In this specific case, the levels of pollution detected on site were above the safety threshold, consequently leading the Public Administration to require the owner of the company therein located to restore the area.
The company involved showed that it was not responsible for contamination as it demonstrated that the origin of the contamination was related to industrial activities carried out in the wider area by other companies in past years. Indeed, as confirmed by the competent authorities, pollution found on site was not at all related to the pollutants present in the groundwater and subsoil.
The case law therefore hinges on the controversial topic of decontamination and legal liability in Environmental law. This legal concept exists in every European state and stems from European Union law. Liability in this field is premised on the “polluter pays principle” referred to by the European Court of Justice (hereinafter: ECJ) as a pivotal principle regulating environmental liability. According to a bunch of ECJ decisions (i.e. Commune de Mesquer v Total France SA and Total International Ltd., C-188/07), obligation to restore shall be imposed based on the damage caused. Directive 2004/35/EU introduced this principle into European Union Law, providing leeway to every Member State to choose the manners to properly identify who is accountable. In Italy, this principle was transposed into environmental legislation, whereby no strict liability upon the owner of the contaminated area is provided. Therefore, according to Article 240 of the Environmental Code, the competent authority cannot impose measures of reparation to the owner of the area not responsible for contamination. Indeed, Article 250 of the Environmental Code expects those non-responsible to merely carry out preventive measures, which need to produce immediate effects in order to curtail the polluting event.

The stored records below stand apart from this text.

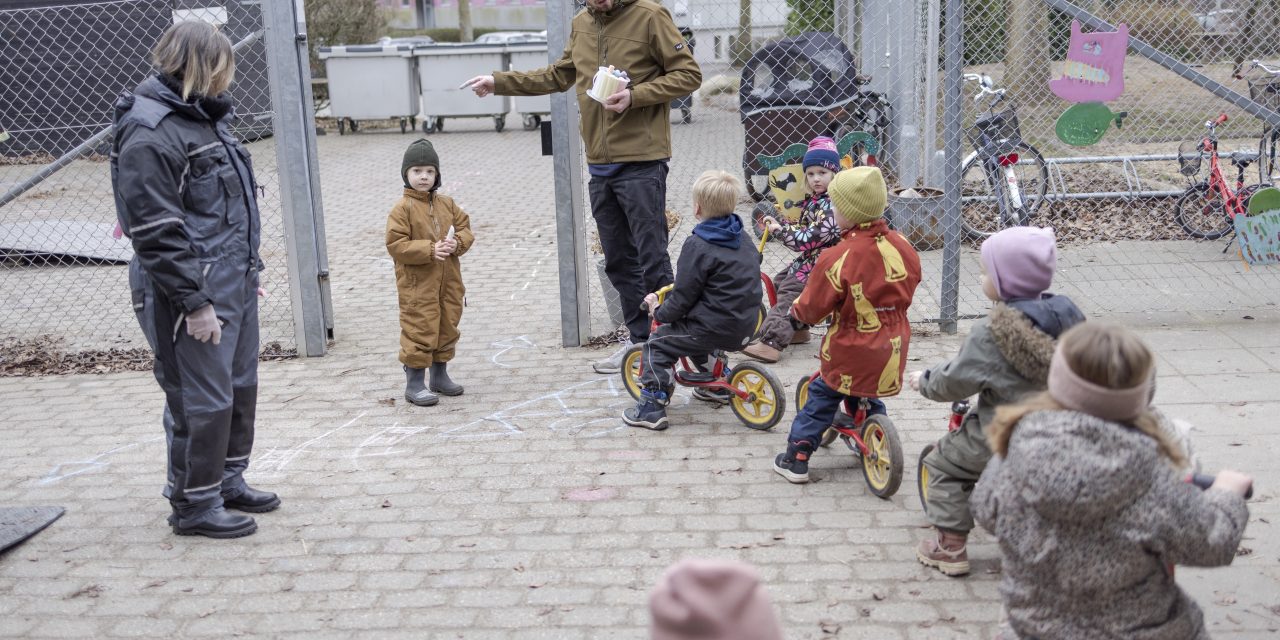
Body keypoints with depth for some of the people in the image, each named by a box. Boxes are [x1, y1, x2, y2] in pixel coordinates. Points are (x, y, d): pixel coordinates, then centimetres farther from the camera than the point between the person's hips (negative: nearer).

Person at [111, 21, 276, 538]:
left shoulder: (202, 116, 13)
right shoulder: (148, 133, -17)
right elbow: (156, 234, -20)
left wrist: (246, 268, 22)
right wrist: (194, 303, -19)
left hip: (234, 283, 10)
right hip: (194, 293, -10)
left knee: (240, 387, 17)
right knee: (202, 401, -2)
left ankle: (227, 480, 33)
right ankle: (194, 504, 14)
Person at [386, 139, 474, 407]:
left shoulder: (447, 204, 8)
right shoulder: (402, 209, -10)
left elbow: (465, 228, 10)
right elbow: (396, 245, -15)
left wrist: (457, 243, -12)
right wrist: (430, 250, -23)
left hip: (448, 282, 6)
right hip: (417, 286, -6)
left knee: (447, 329, 15)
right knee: (419, 332, -3)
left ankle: (440, 375, 30)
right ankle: (414, 384, 6)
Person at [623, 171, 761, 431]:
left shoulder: (697, 245, -16)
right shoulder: (741, 236, 8)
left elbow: (683, 297, -16)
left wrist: (659, 310, 3)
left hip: (716, 328, -9)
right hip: (745, 326, 9)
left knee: (657, 345, 4)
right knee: (693, 334, 35)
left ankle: (652, 409, -2)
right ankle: (718, 386, 44)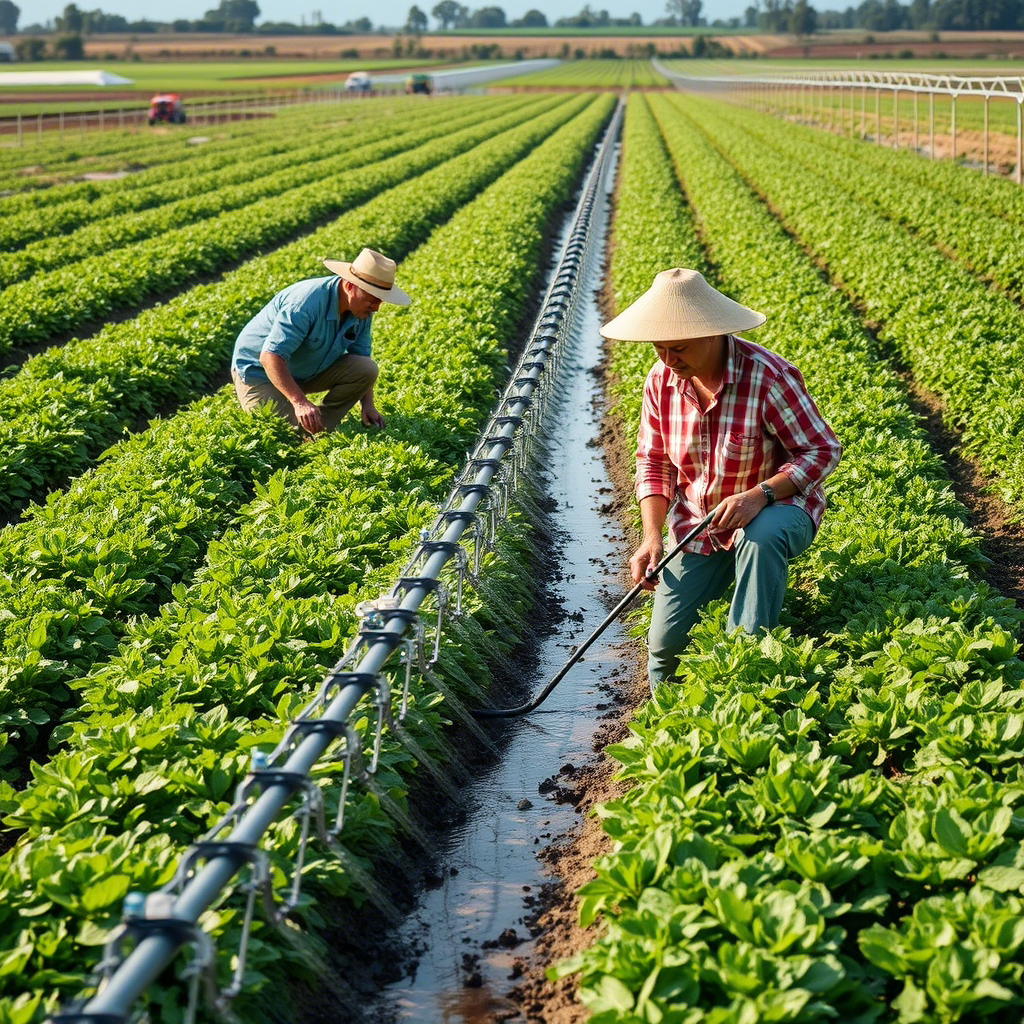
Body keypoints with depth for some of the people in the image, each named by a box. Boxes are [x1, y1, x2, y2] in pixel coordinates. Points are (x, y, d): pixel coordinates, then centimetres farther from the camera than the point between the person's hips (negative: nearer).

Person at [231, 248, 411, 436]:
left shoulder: (361, 310, -9)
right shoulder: (306, 302, -33)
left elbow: (361, 356, 4)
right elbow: (270, 357, -37)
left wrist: (367, 405, -7)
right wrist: (300, 402, -44)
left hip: (308, 371, 7)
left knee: (367, 369, -14)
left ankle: (319, 428, -5)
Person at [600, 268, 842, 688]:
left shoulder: (769, 377, -25)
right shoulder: (661, 381, -8)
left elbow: (823, 451, -18)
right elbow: (653, 463, 2)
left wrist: (759, 495, -33)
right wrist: (651, 536, -13)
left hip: (777, 509, -4)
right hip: (697, 523, 4)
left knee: (761, 536, -42)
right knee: (665, 644, -8)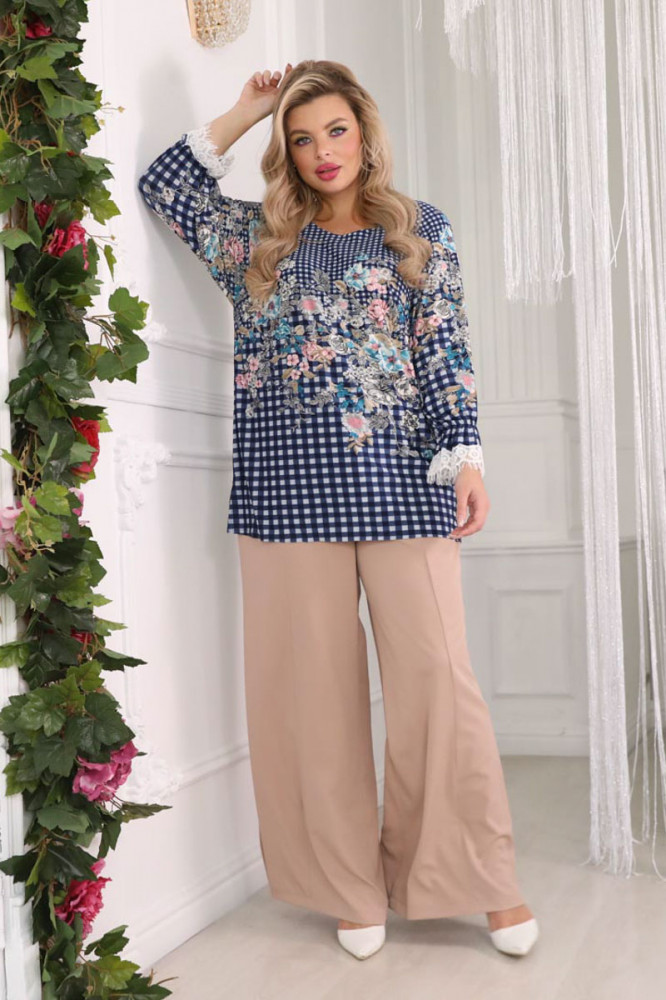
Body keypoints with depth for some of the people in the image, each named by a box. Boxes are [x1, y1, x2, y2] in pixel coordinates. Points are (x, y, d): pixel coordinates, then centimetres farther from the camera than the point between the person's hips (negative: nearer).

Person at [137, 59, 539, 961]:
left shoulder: (421, 228, 12)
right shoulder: (259, 238, 16)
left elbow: (445, 351, 5)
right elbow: (164, 185, 12)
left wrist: (465, 460, -5)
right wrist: (244, 112, 12)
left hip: (400, 477, -1)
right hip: (290, 483, 2)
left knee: (437, 677, -4)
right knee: (317, 687, 4)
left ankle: (484, 879, 11)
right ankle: (351, 886, 17)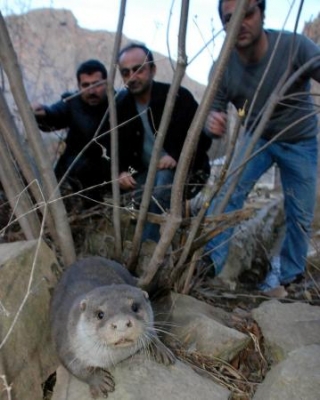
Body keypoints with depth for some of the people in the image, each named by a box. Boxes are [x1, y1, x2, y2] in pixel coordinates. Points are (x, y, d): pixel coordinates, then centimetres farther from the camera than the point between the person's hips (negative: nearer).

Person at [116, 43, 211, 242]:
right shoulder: (123, 106, 2)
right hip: (147, 172, 5)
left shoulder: (178, 96, -12)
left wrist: (177, 156, -26)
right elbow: (119, 148, 8)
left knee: (164, 182, -36)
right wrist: (122, 172, -13)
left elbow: (203, 137, -10)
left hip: (184, 169, -4)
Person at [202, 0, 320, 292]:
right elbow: (214, 110, -15)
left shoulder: (294, 46, -30)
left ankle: (288, 272, 28)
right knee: (229, 191, -21)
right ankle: (209, 260, -15)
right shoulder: (223, 67, -21)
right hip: (257, 137, 1)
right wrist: (212, 122, -41)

The Court stated that the owner of the area has a duty of care in managing its property, because undue negligence or carelessness may lead to render it liable for its site. Conversely, the binding obligation to decontaminate and restore the area exists when the authority demonstrates that the owner has contributed to the damage. Article 244, para. 2, of the Environmental Code considers that a causal link between the action of the polluter and the environmental damage needs to be identified, in order to impose measures of reparation to those responsible (regardless of the levels of pollution involved). In case the responsible subject polluting the area cannot be identified, necessary interventions are adopted by the competent administration. The owner may be expected to promptly restore the site returning a sum equal to the market value of the area, in order to compensate the expenditure costs. Indeed, according to Article 253 of the Environmental Code, any contaminated area must be restored to the previous status and the owner is considered financially liable in the restoration of the site.

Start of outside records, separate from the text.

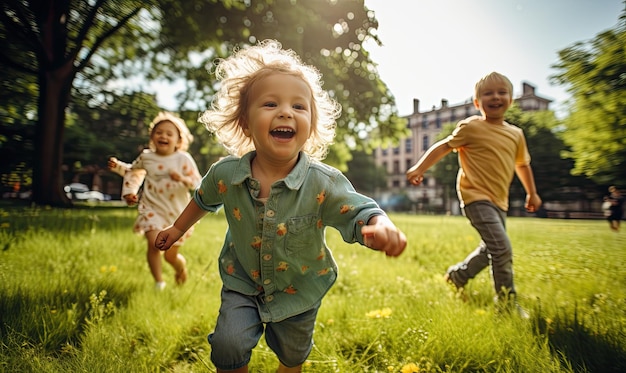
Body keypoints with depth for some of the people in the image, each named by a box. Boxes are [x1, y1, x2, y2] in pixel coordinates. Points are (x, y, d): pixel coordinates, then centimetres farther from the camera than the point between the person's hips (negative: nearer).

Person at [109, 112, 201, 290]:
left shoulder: (183, 159, -9)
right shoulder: (146, 156, 0)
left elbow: (198, 183, -11)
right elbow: (133, 170, 21)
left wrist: (183, 179, -28)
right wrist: (117, 166, 5)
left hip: (177, 213, -1)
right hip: (152, 209, 1)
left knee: (171, 256, 8)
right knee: (154, 243, -23)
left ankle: (181, 266, 45)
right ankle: (159, 282, -3)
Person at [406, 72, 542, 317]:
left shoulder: (516, 134, 9)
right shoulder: (471, 127, -7)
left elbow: (522, 164, 22)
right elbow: (443, 146, -5)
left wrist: (532, 193, 28)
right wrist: (419, 168, -14)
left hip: (499, 201, 8)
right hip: (476, 197, -8)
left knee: (489, 250, 18)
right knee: (502, 248, -15)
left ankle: (457, 275, 39)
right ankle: (507, 301, 0)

Instead, for those cases dating back to the time of pollution, the Administrative Court of Brescia has specified criteria to assess the liability of the subject involved. The Court has applied the parameter of alleged liability in light of Article 2050 Civil Code (referring to the responsibility for the exercise of dangerous activities) attributing to the subject, which carried out its dangerous activities, the burden to demonstrate the due adoption of every measure required to prevent the damage.
Conclusively, this administrative case law on decontamination points out that land ownership does not imply a commitment on the owner to restore damages provoked on site by previous activities. However, the owner may be required to adopt due diligence measures to preserve the site itself, as well as returning the amount of money invested by the public authorities to decontaminate.